Breton n'est pas supposé entrer dans le club privé, et c'est ce qui s'est produit quand il a été nommé ministre. Le gars de la rue prenait maintenant des décisions, et cela dérangeait la quiétude du club privé. Ce n'est pas censé fonctionner comme ça...

L'acharnement maniaque que l'opposition a mis à salir la réputation du ministre Breton contraste avec le laxisme qu'elle entretient envers certains membres du club. Line Beauchamp, Tony Tommassi et Pierre Bibeau rencontrent des collecteurs de fonds à la réputation douteuse au 357c en pleine campagne électorale de 2007. Rien de mal. Pierre Duhaime, ancien PDG de SNC-Lavalin est arrêté par l'UPAC pour de présumés paiements irréguliers de 22,5 millions pour l'obtention d'un des plus importants contrats publics des dernières années, 1,3 milliard pour la construction du CUSM. Aucun problème. Le Chef de l'opposition officielle, Jean-Marc Fournier, était Vice-président principal planification stratégique chez SNC-Lavalin en 2009, la même année un contrat servant de justification à ces paiements a été signé. Était-il au courant? Personne ne lui pose de questions. Le même homme milite pour la réfection de Gentilly-2 au profit de SNC-Lavalin qui possède Énergie atomique du Canada. Aucun problème. Le club fonctionne.

Breton nomme de nouveaux dirigeants et visite le BAPE? On pousse des hauts cris sur l'indépendance de l'organisme et on omet habilement de mentionner qu'une bonne douzaine d'employés du BAPE sont des membres du PLQ et que la réputation de l'organisme a été ternie par des allégations d'ingérence au profit de promoteurs ces dernières années. Le BAPE aussi doit servir le club.

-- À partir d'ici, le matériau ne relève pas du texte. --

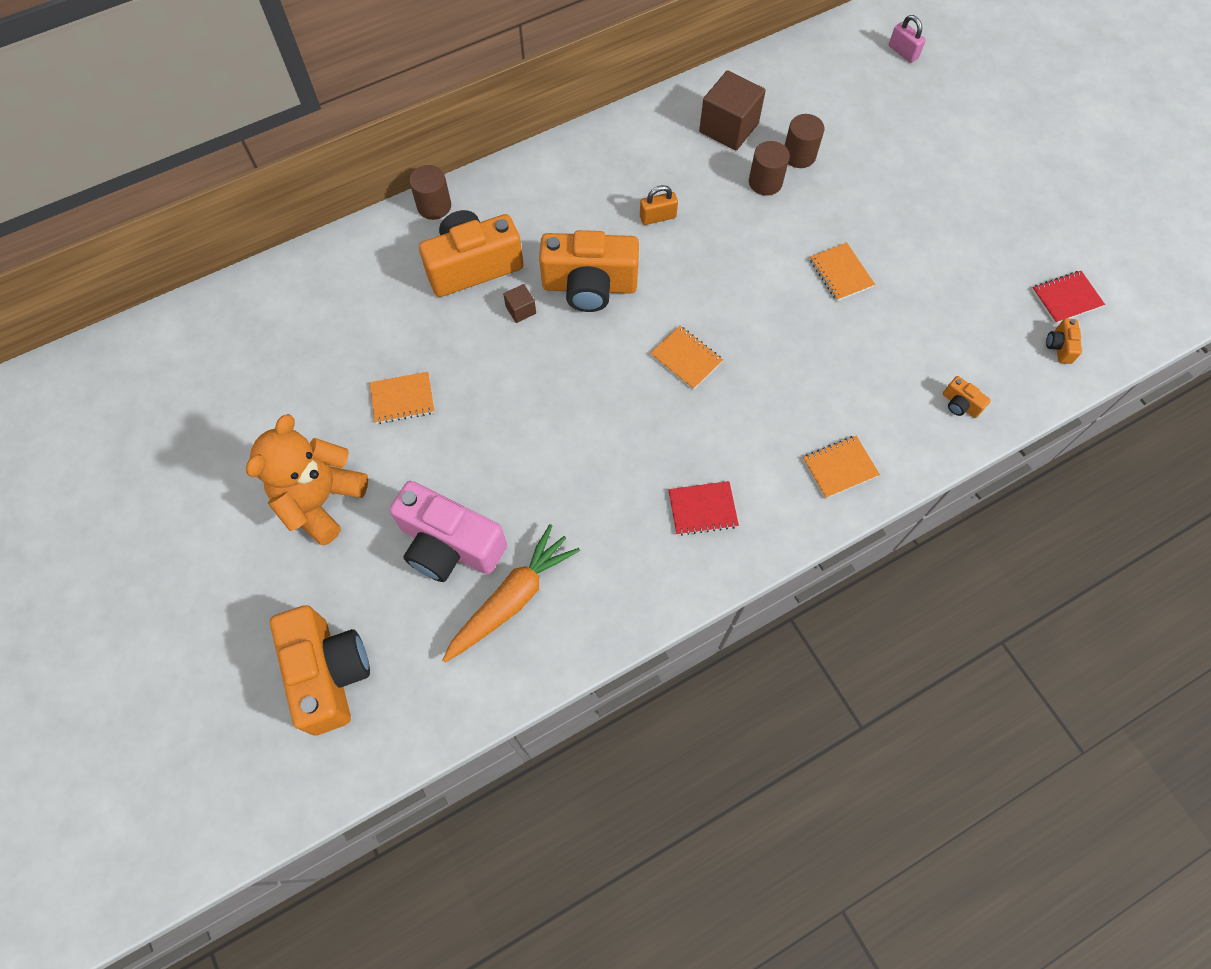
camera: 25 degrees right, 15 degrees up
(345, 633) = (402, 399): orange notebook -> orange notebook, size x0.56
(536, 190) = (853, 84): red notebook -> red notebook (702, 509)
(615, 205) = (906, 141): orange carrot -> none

Que reproche-t-on à Daniel Breton? En 2009, pendant que les membres du club s'échangeaient des millions, il était incapable de payer son loyer. Même chose en 2005. On lui a aussi retiré son permis de conduire pour contraventions non payées et on l'a condamné pour conduite sans permis. Ceux qui connaissent Daniel Breton connaissent l'histoire du militant qui faisait des tournées du Québec et qui devait parfois coucher dans son char, comme le chante Richard Desjardins. Qu'il ait été pauvre ne le disqualifie pas d'être ministre.

Comble de l'inacceptable, il a produit sa déclaration d'impôt en retard en 2007 et il a été condamné pour fraude à l'assurance emploi... il y a 24 ans. Est-ce que ces condamnations administratives le disqualifient à vie comme ministre même après avoir payé ses amendes? Les membres du club, dont plusieurs ont déjà fait faillite ou s'adonnent parfois à l'évasion fiscale, semblent croire que oui.

Des milliers de Québécois sont comme Breton: ils militent dans le mouvement communautaire, pour l'environnement, pour les droits des femmes, des gais et des lesbiennes. Pour les sans-abris, les démunis. Ils tirent le diable par la queue pour payer leur loyer, pour joindre les deux bouts. Leur engagement social ne les enrichira jamais. Ils ne le font pas par intérêt mais par conviction. Ce sont des militants, pas des arrivistes.

Derrière les multiples « affaires Breton » se cachent le malaise des membres du club de voir un non-membre accéder aux sphères du pouvoir. Parions que Breton doit avoir pris bien des décisions pour les indisposer depuis sa nomination il y a deux mois. Aussi, le club a entrepris d'extirper ce corps étranger. Et l'opposition a joué le rôle de videur.

Et elle a réussi. Le ministre a été supprimé, et avec lui, plusieurs des orientations vertes du gouvernement. Les choses sont revenues à la normale. Le gars de la rue a été remis à sa place.

Breton peut aller au 357c. Apparemment on y recherche des plongeurs. Dociles et discrets.

Offre d'emploi: Ministre de l'Environnement. Militants s'abstenir.